“E’ un momento di grande speranza”. Jorge Ithurburu, presidente dell’Associazione 24 marzo, storica organizzazione parte civile nei processi contro i militari argentini in Italia, non nasconde una certa commozione per la nomina di Jorge Bergoglio a Papa e respinge le accuse di chi guarda con sospetto ai rapporti tra l’arcivescovo di Buenos Aires e la giunta militare negli anni della dittatura. “Una cosa –  dice all’Agi – è la responsabilità della chiesa cattolica come organizzazione, altra quella dei singoli. Bergoglio all’epoca non era neanche vescovo e di sue responsabilità individuali non c’è traccia”. 

Le ombre sul passato di Bergoglio sono legate al rapimento di due gesuiti che lavoravano nelle comunità di base e a cui l’allora responsabile locale della Compagnia di Gesù chiese di ritirarsi poco prima del golpe. I due sacerdoti rifiutarono e, subito dopo il colpo di Stato, furono rapiti e rinchiusi presso l’Esma da dove vennero rilasciati circa sei mesi dopo. “E’ evidente che l’episodio può essere letto in due modi: i capi dei due gesuiti sono responsabili di averli lasciati soli, oppure si può pensare che gli stessi capi siano intervenuti per ottenerne la liberazione. Propenderei per la seconda ipotesi: l’Esma non liberava nessuno per caso. Ma nessuno nella Chiesa ammetterà mai che è stata condotta una trattativa segreta. La Chiesa non parla di queste cose. La liberazione dei due sacerdoti resta però un fatto”.

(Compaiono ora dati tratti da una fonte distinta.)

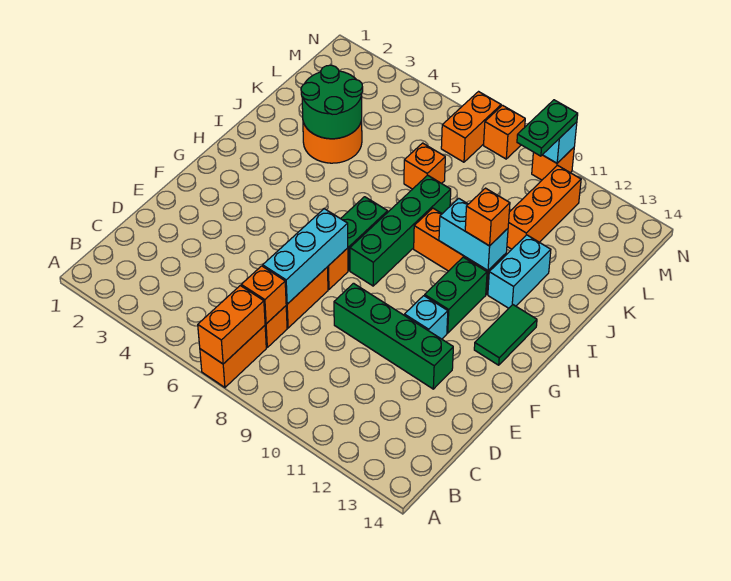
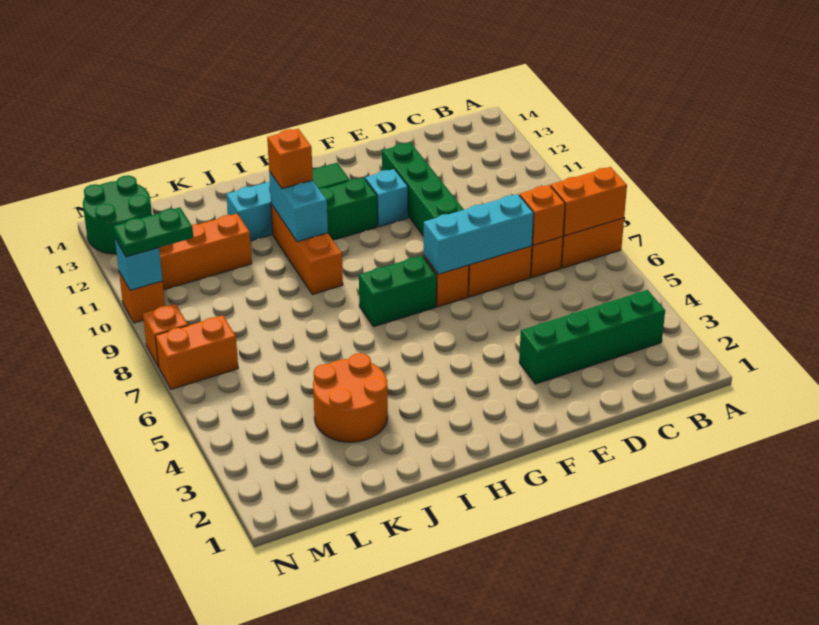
green brick G8:J8 level 1 -> green brick B3:E3 level 1
green round brick J3:K4 level 2 -> green round brick M13:N14 level 1
orange brick K7 level 1 -> none

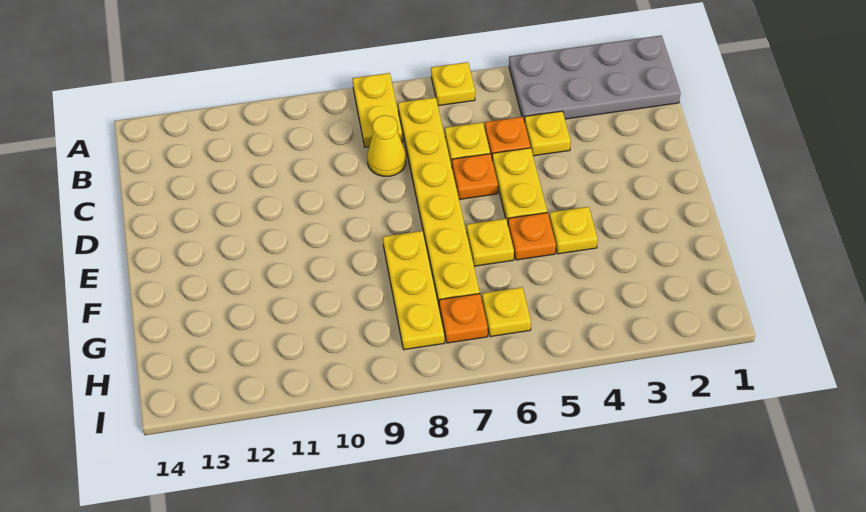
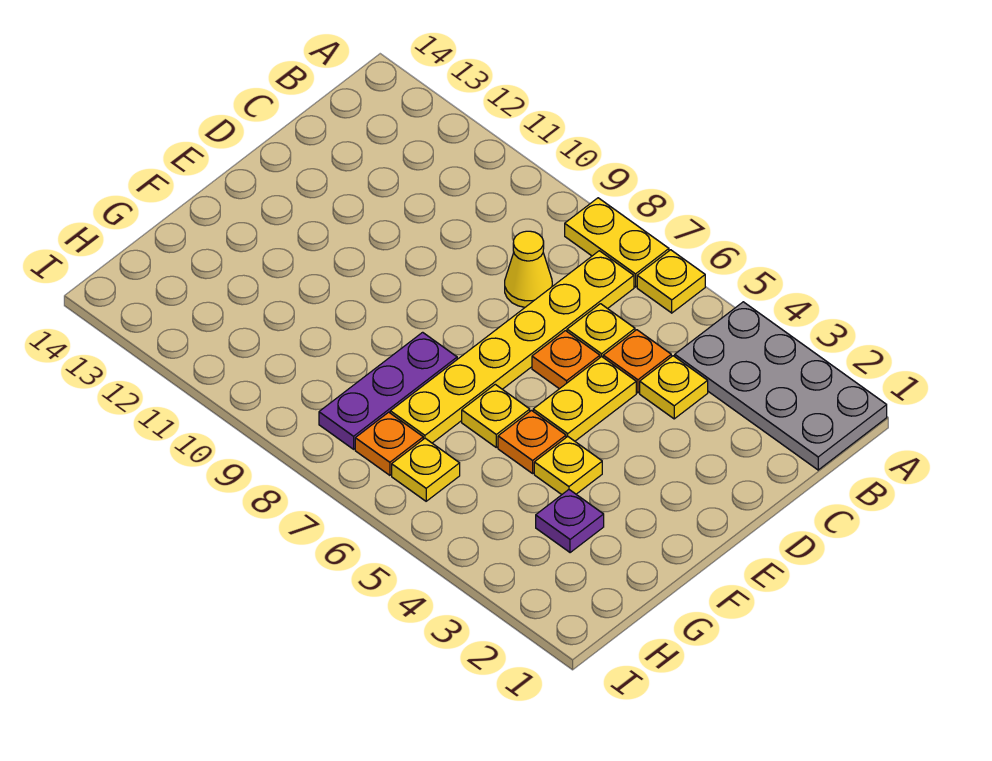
yellow plate A8:B8 level 1 -> yellow plate A7:A8 level 1
yellow plate F8:H8 level 1 -> purple plate F8:H8 level 1
none -> purple plate G3 level 1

Ithuburu ricorda anche come fu Bergoglio a rilasciare l’autorizzazione affinché Esther Ballerino de Careaga e Maria Ponce de Bianco, due madri di Plaza de Majo, assieme alla missionaria francese Leonie Douquet, fossero seppellite nella chiesa di santa Cruz dove erano state uccise l’8 dicembre 1977. “E anche questo –  rileva – è un fatto”.  In definitiva, secondo il presidente dell’associazione 24 marzo, “non toccava certo a Bergoglio spendersi pubblicamente in quegli anni. Non aveva ruoli di responsabilità nell’episcopato, non sedeva nella conferenza episcopale: di 33 vescovi soltanto cinque si espressero nettamente contro i crimini della giunta. Ho invece notizia del suo lavoro di mediazione per salvare vite in pericolo”. Ma quello che più conta, rileva Ithurburu, è il Bergoglio di questi ultimi anni. “La sua evidente opzione per i poveri, l’uomo che viene invitato a pranzo da una comunità di base e si alza per lavare i piatti, l’enorme lavoro sociale di tantissimi sacerdoti nelle bidonville e a favore dei nuovi immigrati. Sicuramente ha un carattere forte e per discutere con lui bisogna accettare le sue regole: la presidente Kirchner, con cui ha avuto più di un contrasto, ne sa qualcosa. Ma la sua elezione è  innanzitutto un segno di speranza”. 

In campo a difesa di Papa Francesco scende in campo il Premio Nobel per la pace Adolfo Perez Esquivel: “Se è vero che ci furono vescovi ed esponenti della Chiesa cattolica argentina implicati con la dittatura, non è il caso del nuovo Papa. Non c’è alcun legame – ha spiegato – tra Bergoglio e la dittatura che imperversò dal 1976 al 1983″.